START SUPPLIED MATERIAL

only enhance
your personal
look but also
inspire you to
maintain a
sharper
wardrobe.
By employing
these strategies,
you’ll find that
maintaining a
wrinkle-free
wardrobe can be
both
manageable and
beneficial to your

END SUPPLIED MATERIAL

## WORK ORDER
Going from the line that contains "wardrobe can be" to the last line of the records, reproduce every line as written.

## SOLUTION FOR THIS PROBLEM
wardrobe can be
both
manageable and
beneficial to your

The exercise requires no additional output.